LOGAN: And what we are going to look to do here on top of what we have is where going to look to do heat timers in the building and heat sensors in the building and call up heat that way as opposed to pumping out x amount of heat based on what we think the temperature may be in a unit.
REPORTER: And rainwater will also be put to use. It will be collected in huge underground tanks surrounding the building.
LOGAN: we are in the basement, we are looking at the pipe that will bring water into the building that will allow us to run water to the roof to irrigate the green roof and the electric conduit that will open and close a valve that will allow us to use that rain water or let it as it should typically run to the sewer system as it would after a big rainfall.
REPORTER: Each individual apartment will also have green features, like the lights.
LOGAN: These are all compact fluorescent which means is if someone is using a standard fixture and they were using a 60 to 100 watt bulb, we are talking about 16 to 18 watts in these units to give off the same amount of light and cost a lot less to operate.
REPORTER: A special coating on the windows.
LOGAN: In the winter time what that coating does is it bounces the radiating heat from the radiator back into the unit so you have less heat leaving the building. In the summer, it allows the light through, but bounces out some of the sun’s radiant heat.
REPORTER: Even the bamboo flooring is energy efficient.
LOGAN: Its also green because its harvested and it continues to grow so it cuts down on people using trees for flooring and causing deforestation.
REPORTER: Up on the roof, Logan shows how the building will use solar panels to light the common areas and hallways of the building.
LOGAN: We’re replacing what we are taking from the grid, from Con Edison or another power supplier and we are producing it ourselves and using it. As you know we are making a less of a demand on the grid so there’s less of a need. One building couldn’t do it alone, but you have to start somewhere, less of a need to build more power generators in New York…less emissions.
REPORTER: Another green feature is the green roof. Logan and Reilly take us to another one of their buildings right across Webster Avenue where a carpet of succulents--- which look like tiny cactus plants--- have been growing for about a year.
LOGAN: They’re red and green and as you can see it’s very thick, it’s like a mat. They’ll eventually get a little taller and a little greener. No matter if they’re red or green or even brown as long as they are alive they are doing their job. They are holding on to that water.
REPORTER: And in turn the green roof keeps the building cooler as well as the neighborhood itself, prevents rain water from going to the sewers and adds oxygen which improves air quality. Fordham-Bedford’s John Reilly says it’s a lot different from when he grew up in The Bronx.

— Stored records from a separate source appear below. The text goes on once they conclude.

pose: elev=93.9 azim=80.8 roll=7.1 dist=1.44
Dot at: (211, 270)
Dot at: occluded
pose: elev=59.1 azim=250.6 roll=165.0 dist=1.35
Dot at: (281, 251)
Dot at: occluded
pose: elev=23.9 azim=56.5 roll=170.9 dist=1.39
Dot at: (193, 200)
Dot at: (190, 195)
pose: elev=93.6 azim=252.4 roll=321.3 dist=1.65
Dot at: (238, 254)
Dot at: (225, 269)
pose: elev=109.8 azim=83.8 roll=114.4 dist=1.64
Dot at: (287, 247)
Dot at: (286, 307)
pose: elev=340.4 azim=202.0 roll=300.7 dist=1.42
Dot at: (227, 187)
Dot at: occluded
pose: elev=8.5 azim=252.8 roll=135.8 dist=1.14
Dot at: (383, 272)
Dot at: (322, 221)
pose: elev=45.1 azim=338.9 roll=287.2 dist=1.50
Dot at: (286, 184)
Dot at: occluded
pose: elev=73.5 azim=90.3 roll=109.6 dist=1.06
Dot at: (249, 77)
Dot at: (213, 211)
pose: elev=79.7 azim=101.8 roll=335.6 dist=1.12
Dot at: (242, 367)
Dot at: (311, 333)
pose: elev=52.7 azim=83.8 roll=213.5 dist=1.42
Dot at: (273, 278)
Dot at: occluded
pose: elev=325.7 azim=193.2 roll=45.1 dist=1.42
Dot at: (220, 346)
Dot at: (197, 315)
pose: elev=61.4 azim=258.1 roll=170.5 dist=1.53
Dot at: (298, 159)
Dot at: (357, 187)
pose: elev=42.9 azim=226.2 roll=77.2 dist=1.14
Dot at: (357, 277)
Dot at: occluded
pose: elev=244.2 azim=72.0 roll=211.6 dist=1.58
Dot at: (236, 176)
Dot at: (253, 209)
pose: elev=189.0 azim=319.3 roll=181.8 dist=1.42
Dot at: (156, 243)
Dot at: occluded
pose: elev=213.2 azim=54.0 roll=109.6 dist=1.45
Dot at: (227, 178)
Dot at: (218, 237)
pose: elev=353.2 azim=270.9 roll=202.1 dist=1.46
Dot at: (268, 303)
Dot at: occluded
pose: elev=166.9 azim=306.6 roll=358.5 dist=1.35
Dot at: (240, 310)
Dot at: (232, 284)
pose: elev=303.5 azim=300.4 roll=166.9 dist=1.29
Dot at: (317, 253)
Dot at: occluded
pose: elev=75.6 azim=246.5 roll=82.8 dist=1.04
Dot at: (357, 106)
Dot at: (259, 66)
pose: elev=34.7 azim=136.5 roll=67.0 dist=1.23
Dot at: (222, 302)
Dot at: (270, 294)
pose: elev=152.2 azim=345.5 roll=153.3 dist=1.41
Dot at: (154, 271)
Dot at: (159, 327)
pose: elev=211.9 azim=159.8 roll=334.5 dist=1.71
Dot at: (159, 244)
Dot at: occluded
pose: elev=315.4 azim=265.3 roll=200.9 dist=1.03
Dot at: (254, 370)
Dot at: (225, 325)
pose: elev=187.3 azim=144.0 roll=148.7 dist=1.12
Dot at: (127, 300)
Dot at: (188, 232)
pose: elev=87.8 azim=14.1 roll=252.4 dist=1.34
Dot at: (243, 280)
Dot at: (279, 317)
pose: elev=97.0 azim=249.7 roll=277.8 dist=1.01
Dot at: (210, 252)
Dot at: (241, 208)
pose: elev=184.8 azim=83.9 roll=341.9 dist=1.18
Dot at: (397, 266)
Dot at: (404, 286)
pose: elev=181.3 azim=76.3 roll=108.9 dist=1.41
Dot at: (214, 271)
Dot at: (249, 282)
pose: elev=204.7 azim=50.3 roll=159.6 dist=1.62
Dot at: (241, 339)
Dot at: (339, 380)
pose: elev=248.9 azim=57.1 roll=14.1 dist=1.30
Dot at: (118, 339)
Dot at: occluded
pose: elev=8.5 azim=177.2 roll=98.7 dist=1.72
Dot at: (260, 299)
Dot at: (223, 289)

REILLY: I remember as a kid being here when they were switching to different types of fuel oil there was soot and people would hang their clothes out to dry they would have to rewash it because the soot that would land on their clothes.
REPORTER: Mayor Bloomberg says sustainability and improving the environment is possible. It’s all about a balance.
BLOOMBERG: We can have a responsible policy toward pollution and still have the kind of 21st century life that we want. There are some people who will say let’s cut out all electricity and we will go back to growing our own food.
REPORTER: The Mayor’s vow to cut carbon emissions by 30 percent by 2030 is a lofty goal, but so were some of his other ventures as mayor.
BLOOMBERG: In this city life expectancy is lower today than it is in the country as a whole and that’s the first time since before World War 2. So all of those little things to prevent traffic deaths, to reduce fire deaths, reducing smoking and trans fats and all these things they do add up and it certainly the same thing is true with our effort to limit carbon dioxide emissions.
REPORTER: The Mayor is expected to unveil a plan on specific regulations on how city government and the community can reduce emissions later this month on Earth Day. He’s also hosting a climate change summit here in New York City next month for mayors from around the world. For WNYC, I’m Richard Hake.